● **Text**
[Start]
In addition, the TTI report indicates other consequences from delay:
"Congestion costs are increasing. The total congestion 'invoice' for the 85 areas [studied] in 2002 was $63 billion, an increase from $61 billion in 2001. The 3.5 billion hours of delay and 5.7 billion gallons of fuel consumed due to congestion are only the elements that are easiest to estimate. The effect of uncertain or longer delivery times, missed meetings, business relocations, and other congestion results are not included."
Although the causes of congestion are many and varied, the U.S. Department of Transportation Highway Statistics indicates that, over the last 20 years or so, nearly twice as many miles are driven today—on a road system that has increased in size by only 5 percent. Such heavy demand, coupled with temporary reductions in capacity resulting from causes such as crashes and work zones, are making traveling increasingly costly and frustrating. The Federal Highway Administration (FHWA) has identified congestion as one of three priority areas, along with safety and environmental stewardship and streamlining, known as the agency's "vital few" priority areas.
[End]
● **Raw records**
[Start]
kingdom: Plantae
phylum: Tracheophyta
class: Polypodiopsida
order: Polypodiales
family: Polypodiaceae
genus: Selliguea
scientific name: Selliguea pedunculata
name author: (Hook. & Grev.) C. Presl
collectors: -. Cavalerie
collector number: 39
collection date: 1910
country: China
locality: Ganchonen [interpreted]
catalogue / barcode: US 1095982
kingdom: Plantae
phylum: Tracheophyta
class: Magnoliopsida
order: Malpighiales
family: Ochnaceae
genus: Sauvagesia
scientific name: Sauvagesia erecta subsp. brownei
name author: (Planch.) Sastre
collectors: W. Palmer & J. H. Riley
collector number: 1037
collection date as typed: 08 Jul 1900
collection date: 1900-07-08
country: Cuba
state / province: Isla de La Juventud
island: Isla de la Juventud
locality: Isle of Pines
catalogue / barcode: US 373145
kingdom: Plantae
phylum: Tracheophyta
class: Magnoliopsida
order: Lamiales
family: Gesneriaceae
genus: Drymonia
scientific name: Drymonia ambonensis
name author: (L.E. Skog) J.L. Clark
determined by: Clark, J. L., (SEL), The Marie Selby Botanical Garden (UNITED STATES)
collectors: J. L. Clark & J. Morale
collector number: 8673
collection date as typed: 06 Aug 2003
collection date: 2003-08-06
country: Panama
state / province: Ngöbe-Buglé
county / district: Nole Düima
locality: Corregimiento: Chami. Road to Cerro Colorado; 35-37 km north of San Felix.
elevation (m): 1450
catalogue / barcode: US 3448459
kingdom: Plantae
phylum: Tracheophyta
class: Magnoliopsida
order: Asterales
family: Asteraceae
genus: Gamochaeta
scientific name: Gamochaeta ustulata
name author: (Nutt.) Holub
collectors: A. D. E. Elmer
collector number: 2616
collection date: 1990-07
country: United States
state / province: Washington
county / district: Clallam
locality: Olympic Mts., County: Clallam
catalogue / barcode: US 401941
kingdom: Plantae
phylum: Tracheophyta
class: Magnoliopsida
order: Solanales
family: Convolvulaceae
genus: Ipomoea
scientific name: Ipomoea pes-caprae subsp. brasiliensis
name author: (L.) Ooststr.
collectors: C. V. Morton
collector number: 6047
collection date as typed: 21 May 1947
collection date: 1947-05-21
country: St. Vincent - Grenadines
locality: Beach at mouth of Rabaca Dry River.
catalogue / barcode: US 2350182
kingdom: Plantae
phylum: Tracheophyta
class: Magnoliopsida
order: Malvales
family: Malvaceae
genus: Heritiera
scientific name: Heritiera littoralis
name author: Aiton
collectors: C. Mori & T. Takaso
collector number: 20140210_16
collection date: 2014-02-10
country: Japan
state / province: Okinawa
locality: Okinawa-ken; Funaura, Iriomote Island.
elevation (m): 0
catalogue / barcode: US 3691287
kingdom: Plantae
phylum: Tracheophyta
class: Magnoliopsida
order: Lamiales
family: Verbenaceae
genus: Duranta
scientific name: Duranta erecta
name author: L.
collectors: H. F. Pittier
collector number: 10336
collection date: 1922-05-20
[End]
● **Short problem 1**
Answer these questions from the traffic congestion text:
(a) What was the total congestion "invoice" for the 85 areas studied in 2002?
(b) How many hours of delay does the report attribute to congestion?
(c) By what percent has the road system increased in size over the last 20 years or so?
● **Short problem 2**
Extend the traffic congestion text, beginning after its final sentence.
The data has no connection to the text on traffic congestion.

● **Expected answer 1**
(a) $63 billion
(b) 3.5 billion hours
(c) 5 percent

● **Expected answer 2**
Traffic congestion need not be the normal state of affairs. In addition to traditional efforts, an increased focus of FHWA is the development and promotion of transportation systems management and operations. Better management and operations will not replace the need to build new roads or add transit capacity where appropriate, but they make the most of the infrastructure already in place. Similar to keeping an existing car in peak operating condition rather than buying a new one, operational strategies can be less expensive and quicker to implement than infrastructure-building projects, and can be very effective in reducing congestion and stretching infrastructure performance.
Transportation systems management and operations strategies have two overarching requirements. First is the need for institutional change through the reorientation of operations agencies from construction to management of the transportation system, plus collaboration and cooperation by traditional and nontraditional players (such as public safety agencies) in the workings of the transportation system. The second change is the development and deployment of 21st-century technologies, otherwise known as intelligent transportation systems (ITS), to improve the capability of agencies to manage the transportation system and the ability of travelers and commercial carriers to make informed choices about when and how to travel. FHWA is committed to fostering these changes in a variety of areas—incident management, work zones, weather management systems, freight transportation, and traditional traffic operations—each of which is discussed in this issue of PUBLIC ROADS.
Overview of the Congestion Problem
As mentioned earlier, delays have substantially increased. Accordingly, the "rush hour" over the last 20 years has increased from an average of 3 to 4 hours to 6 to 8 hours.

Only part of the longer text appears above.